Most people who have been following the coronavirus pandemic know the story by now. At one of the president’s coronavirus briefings, a scientist described how UV light and disinfectant is used to sterilize surfaces, especially in hospitals, to kill the virus and thus stop it from infecting more people. President Trump, thinking out loud, wondered if these tools could be used to treat the coronavirus inside the human body.
Social media exploded with outrage and mockery. Trump, it was said, was suggesting that people literally drink Clorox or inject Lysol into their veins. Is he crazy? Does he want people to die? Even the Lysol company had to put out a press release to suggest that intravenous consumption is not a proper use of its product.
Naturally, the mockery on social media once again missed the point that the president was trying to make. In fact, according to Newsmax, a scientific basis exists for what Trump was trying to suggest. Chairman of the Hamptons Health Society Dr. Peter Michalos sat down with the Cats Round Table on 970 AM in New York City to attempt to explain.
“Michalos lamented the unfortunate misreporting of the story from the infamous White House coronavirus task force briefing where Trump was mocked and derided for talking about injecting light and disinfectants in the body to treat coronavirus patients.”
One technique being used at a hospital in Boston used nitric oxide (not Clorox or Lysol) and spraying it into the patient’s lungs.

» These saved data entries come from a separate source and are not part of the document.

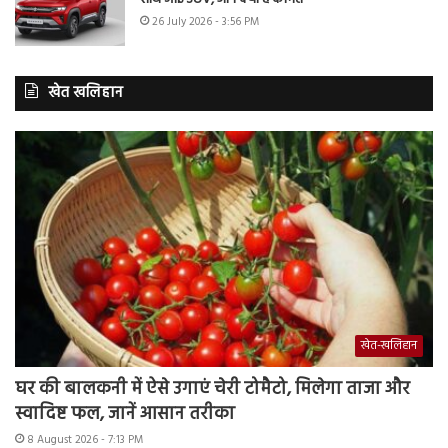
26 July 2026 - 3:56 PM
खेत खलिहान
खेत-खलिहान
घर की बालकनी में ऐसे उगाएं चेरी टोमैटो, मिलेगा ताजा और
स्वादिष्ट फल, जानें आसान तरीका
8 August 2026 - 7:13 PM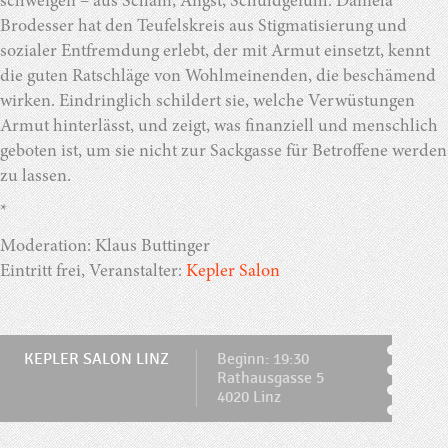
schweigen – aus Scham, Angst, Schuldgefühl. Daniela
Brodesser hat den Teufelskreis aus Stigmatisierung und
sozialer Entfremdung erlebt, der mit Armut einsetzt, kennt
die guten Ratschläge von Wohlmeinenden, die beschämend
wirken. Eindringlich schildert sie, welche Verwüstungen
Armut hinterlässt, und zeigt, was finanziell und menschlich
geboten ist, um sie nicht zur Sackgasse für Betroffene werden
zu lassen.
*
Moderation: Klaus Buttinger
Eintritt frei, Veranstalter:
Kepler Salon
KEPLER SALON LINZ
Beginn: 19:30
Rathausgasse 5
4020 Linz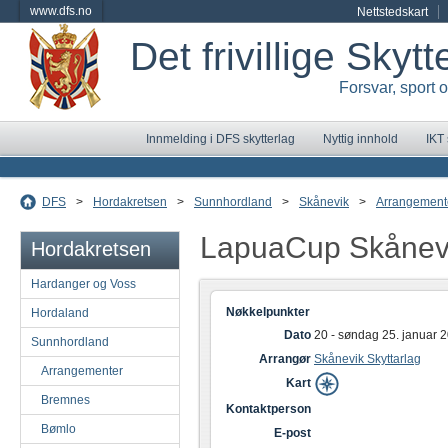
www.dfs.no
Nettstedskart
Det frivillige Skyt
Forsvar, sport 
Innmelding i DFS skytterlag
Nyttig innhold
IKT
DFS
>
Hordakretsen
>
Sunnhordland
>
Skånevik
>
Arrangement
LapuaCup Skånevi
Hordakretsen
Hardanger og Voss
Nøkkelpunkter
Hordaland
Dato
20 - søndag 25. januar 
Sunnhordland
Arrangør
Skånevik Skyttarlag
Arrangementer
Kart
Bremnes
Kontaktperson
Bømlo
E-post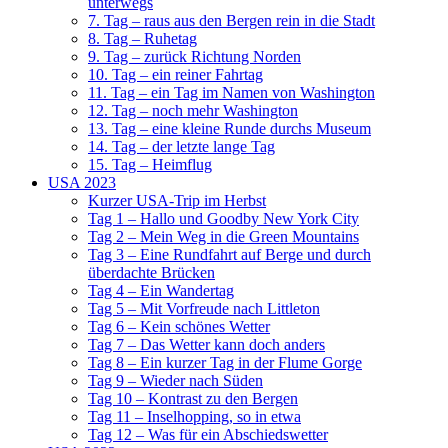
unterwegs
7. Tag – raus aus den Bergen rein in die Stadt
8. Tag – Ruhetag
9. Tag – zurück Richtung Norden
10. Tag – ein reiner Fahrtag
11. Tag – ein Tag im Namen von Washington
12. Tag – noch mehr Washington
13. Tag – eine kleine Runde durchs Museum
14. Tag – der letzte lange Tag
15. Tag – Heimflug
USA 2023
Kurzer USA-Trip im Herbst
Tag 1 – Hallo und Goodby New York City
Tag 2 – Mein Weg in die Green Mountains
Tag 3 – Eine Rundfahrt auf Berge und durch
überdachte Brücken
Tag 4 – Ein Wandertag
Tag 5 – Mit Vorfreude nach Littleton
Tag 6 – Kein schönes Wetter
Tag 7 – Das Wetter kann doch anders
Tag 8 – Ein kurzer Tag in der Flume Gorge
Tag 9 – Wieder nach Süden
Tag 10 – Kontrast zu den Bergen
Tag 11 – Inselhopping, so in etwa
Tag 12 – Was für ein Abschiedswetter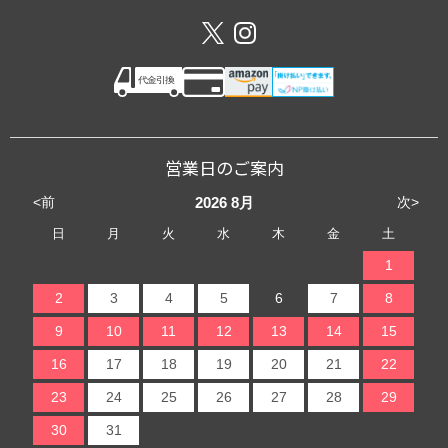
営業日のご案内
<前
次>
2026
8月
日
月
火
水
木
金
土
1
2
3
4
5
6
7
8
9
10
11
12
13
14
15
16
17
18
19
20
21
22
23
24
25
26
27
28
29
30
31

The substance acts as a disinfectant, killing bacteria and any virus that happens to be infecting the organ.
What about UV light? Apparently, there is an old technique that uses that too. Michalos explains:
“Before antibiotics, they used to do something called UVC extracorporeal cleaning of your blood. They let your blood out, put it in a container, and they hit it with UVC to kill the bacteria. And then they put it back in your body. So there is a basis of using light.”
A more modern technique using UV light to disinfect the lungs is being developed at Cedars Sinai in California. The idea is to insert a tube into the lungs and shine UV light into it, killing off viruses.

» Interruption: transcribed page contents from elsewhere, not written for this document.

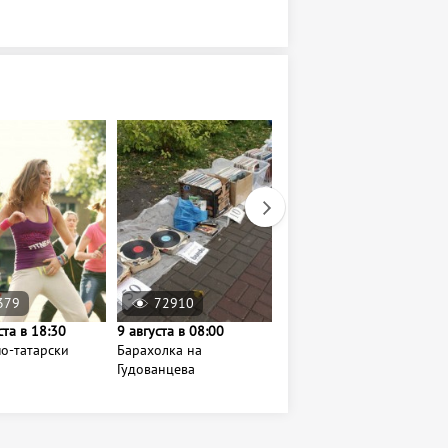
379
72910
14428
ста в 18:30
9 августа в 08:00
25 августа в 18:00
о-татарски
Барахолка на
Спектакль "Безумный
Гудованцева
день, или женитьба
Фигаро"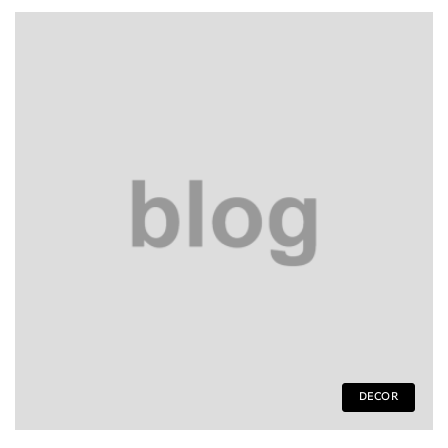
DECOR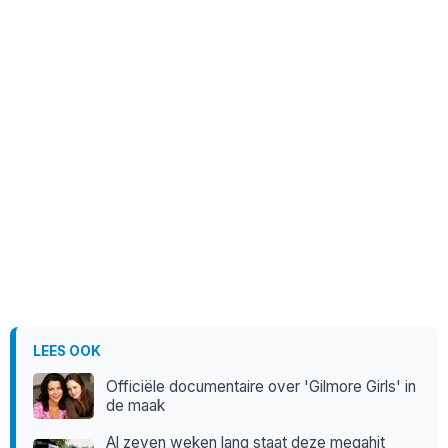
LEES OOK
Officiële documentaire over 'Gilmore Girls' in
de maak
Al zeven weken lang staat deze megahit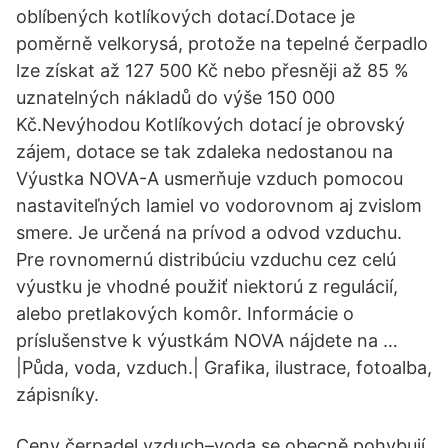
oblíbených kotlíkových dotací.Dotace je
poměrně velkorysá, protože na tepelné čerpadlo
lze získat až 127 500 Kč nebo přesněji až 85 %
uznatelných nákladů do výše 150 000
Kč.Nevýhodou Kotlíkových dotací je obrovský
zájem, dotace se tak zdaleka nedostanou na
Výustka NOVA-A usmerňuje vzduch pomocou
nastaviteľných lamiel vo vodorovnom aj zvislom
smere. Je určená na prívod a odvod vzduchu.
Pre rovnomernú distribúciu vzduchu cez celú
výustku je vhodné použiť niektorú z regulácií,
alebo pretlakových komôr. Informácie o
príslušenstve k výustkám NOVA nájdete na …
|Půda, voda, vzduch.| Grafika, ilustrace, fotoalba,
zápisníky.
Ceny čerpadel vzduch–voda se obecně pohybují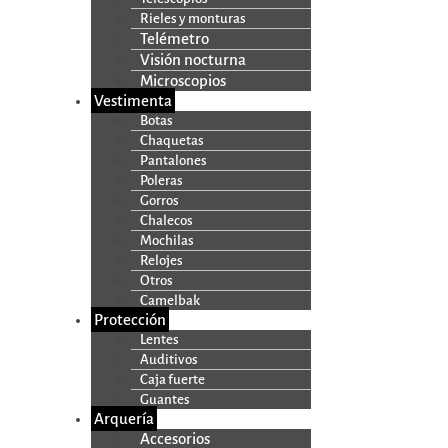
Rieles y monturas
Telémetro
Visión nocturna
Microscopios
Vestimenta
Botas
Chaquetas
Pantalones
Poleras
Gorros
Chalecos
Mochilas
Relojes
Otros
Camelbak
Protección
Lentes
Auditivos
Caja fuerte
Guantes
Arquería
Accesorios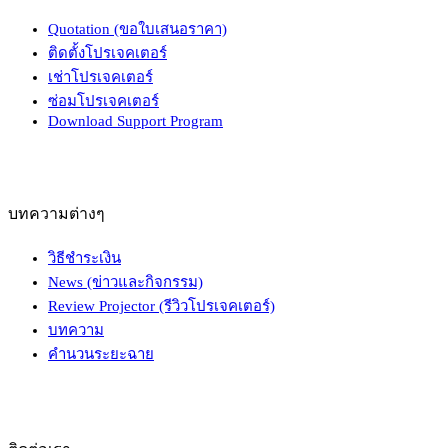
Quotation (ขอใบเสนอราคา)
ติดตั้งโปรเจคเตอร์
เช่าโปรเจคเตอร์
ซ่อมโปรเจคเตอร์
Download Support Program
บทความต่างๆ
วิธีชำระเงิน
News (ข่าวและกิจกรรม)
Review Projector (รีวิวโปรเจคเตอร์)
บทความ
คำนวนระยะฉาย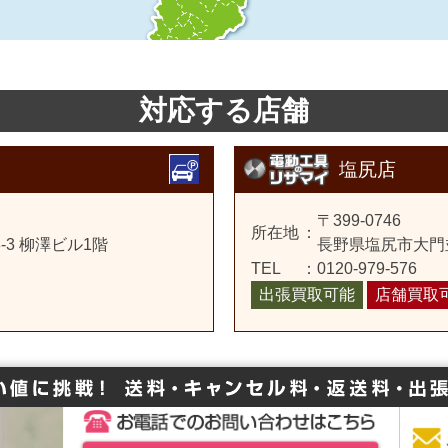
対応する店舗
塩尻店
〒399-0746
所在地
：
3 柳澤ビル1階
長野県塩尻市大門並
TEL
：
0120-979-576
出張買取可能
店舗買取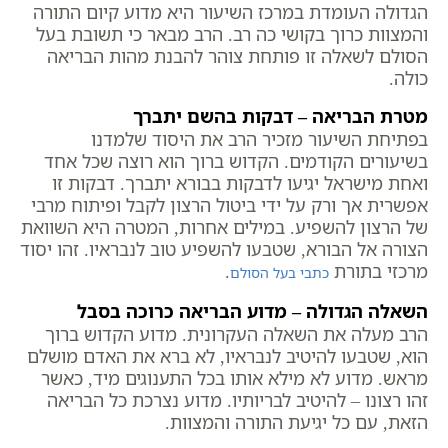
הגדולה העומדת במרכז השיעור היא מדוע קיום התורה
והמצוות כרוך בקושי כה רב. הרב מבאר כי תשובת בעל
הסולם לשאלה זו פותחת צוהר להבנת מהות הבריאה
כולה.
מטרת הבריאה – דבקות בהשם יתברך
בפתיחת השיעור מזכיר הרב את היסוד שלמדנו
בשיעורים הקודמים. הקדוש ברוך הוא רוצה שכל אחד
ואחת מישראל יגיעו לדבקות בבורא יתברך. דבקות זו
אפשרית אך ורק על ידי ביטול הרצון לקבל ופיתוח מרבי
של הרצון להשפיע. במילים אחרות, המטרה היא השוואת
הצורה אל הבורא, שטבעו להשפיע טוב לנבראיו. זהו יסוד
מרכזי בתורת
.
כתבי בעל הסולם
השאלה הגדולה – מדוע הבריאה כרוכה בסבל
הרב מעלה את השאלה העקרונית. מדוע הקדוש ברוך
הוא, שטבעו להיטיב לנבראיו, לא ברא את האדם מושלם
מראש. מדוע לא מילא אותו בכל התענוגים מיד, כאשר
זהו רצונו – להיטיב לבריותיו. מדוע נצרכת כל הבריאה
הזאת, עם כל יגיעת התורה והמצוות.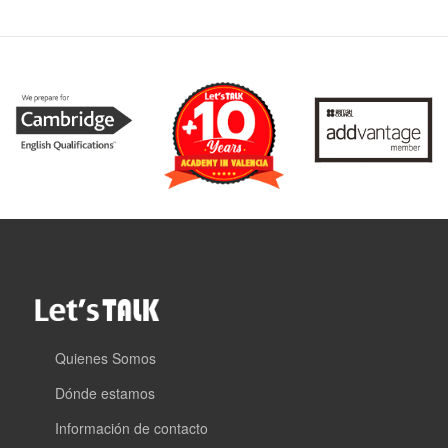
Quienes Somos
Dónde estamos
Información de contacto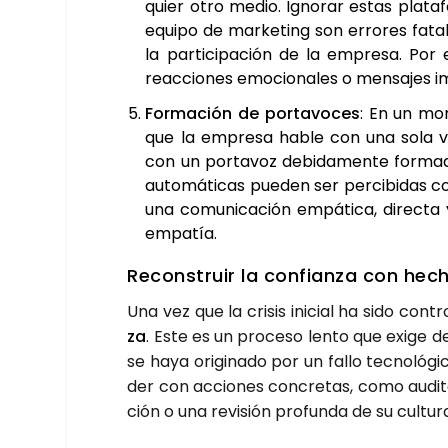
quier otro medio. Igno­rar estas pla­ta­fo
equi­po de mar­ke­ting son erro­res fata­l
la par­ti­ci­pa­ción de la empre­sa. Por e
reac­cio­nes emo­cio­na­les o men­sa­jes 
For­ma­ción de por­ta­vo­ces
: En un mom
que la empre­sa hable con una sola voz
con un por­ta­voz debi­da­men­te for­ma­do
auto­má­ti­cas pue­den ser per­ci­bi­das co
una comu­ni­ca­ción empá­ti­ca, direc­ta 
empa­tía.
Recons­truir la con­fian­za con hec
Una vez que la cri­sis ini­cial ha sido con­t
za
. Este es un pro­ce­so len­to que exi­ge d
se haya ori­gi­na­do por un fallo tec­no­ló­g
der con accio­nes con­cre­tas, como audi­to­rí
ción o una revi­sión pro­fun­da de su cul­tu­r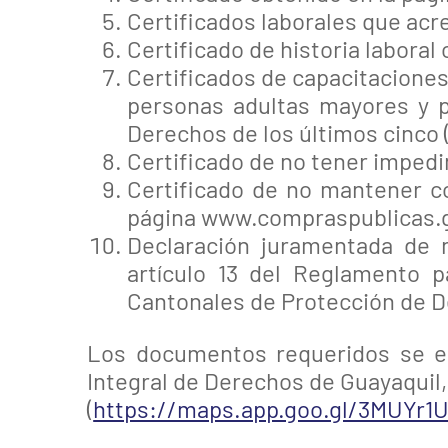
Certificados laborales que acre
Certificado de historia laboral
Certificados de capacitaciones
personas adultas mayores y p
Derechos de los últimos cinco (
Certificado de no tener impedi
Certificado de no mantener c
página www.compraspublicas.
Declaración juramentada de n
artículo 13 del Reglamento 
Cantonales de Protección de D
Los documentos requeridos se en
Integral de Derechos de Guayaquil
(
https://maps.app.goo.gl/3MUYr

The hospital is in the early stages of developing the therapy, having applied for a patent, and planning for clinical trials. Cedars Sinai thinks it could be an effective treatment for patients who have already been intubated and are in advanced stages of the coronavirus. The vast majority of people at that stage do not make it.

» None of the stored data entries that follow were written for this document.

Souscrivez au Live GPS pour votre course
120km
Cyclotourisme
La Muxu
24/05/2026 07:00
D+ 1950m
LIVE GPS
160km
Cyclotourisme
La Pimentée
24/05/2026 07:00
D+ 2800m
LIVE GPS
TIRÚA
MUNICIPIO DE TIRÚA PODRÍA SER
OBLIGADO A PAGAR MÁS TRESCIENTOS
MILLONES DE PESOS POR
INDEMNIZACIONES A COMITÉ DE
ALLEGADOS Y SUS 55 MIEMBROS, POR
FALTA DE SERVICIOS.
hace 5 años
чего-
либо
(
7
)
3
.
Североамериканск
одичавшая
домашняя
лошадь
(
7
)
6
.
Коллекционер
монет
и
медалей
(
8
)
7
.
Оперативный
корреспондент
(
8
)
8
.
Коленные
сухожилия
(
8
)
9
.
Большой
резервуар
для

The question arises, why did members of the media and other social media warriors not bother themselves to do the work of research into whether what President Trump said had a scientific basis? Why did they actually lie in media stories and on Twitter by stating that the -president had literally suggested drinking Clorox or injecting Lysol, both of which are on their face crazy ideas?
Several stories reported, falsely as it turned out, a spike of people inappropriately using disinfectants. Ironically, USA Today reported that Christina Cuomo, wife of the CNN talking head Chris Cuomo, bathed in Clorox in an attempt to treat her coronavirus. The Clorox Company was appalled, stating that their product, “is NOT recommended for personal hygiene of any kind–consumers should always avoid direct skin and eye contact with both undiluted bleach, as well as prolonged contact with the various bleach solutions we recommend for household cleaning and laundry … using a bleach and water solution for bathing is not approved by the EPA and should not be done.”
The problem with the reporting on what Trump said, besides laziness on the part of journalists, is the assumption on the part of many of the beltway glitterati that Republican presidents are inherently dimwitted. Reagan was a b grade actor. Bush the Elder was a preppy lightweight. Bush the Younger was a frat boy who used to drink to excuse. Trump is supposed to be especially dumb because he used to be a real estate developer and reality TV star.
Trump is not a medical doctor, though he clearly has first-class medical experts at his beck and call. The problem was that he was trying to explain a complex subject in simple terms. The media is trained, like Pavlov’s salivating dog, to put the worst possible interpretation on the president’s words. The problem, sadly, is an intractable one.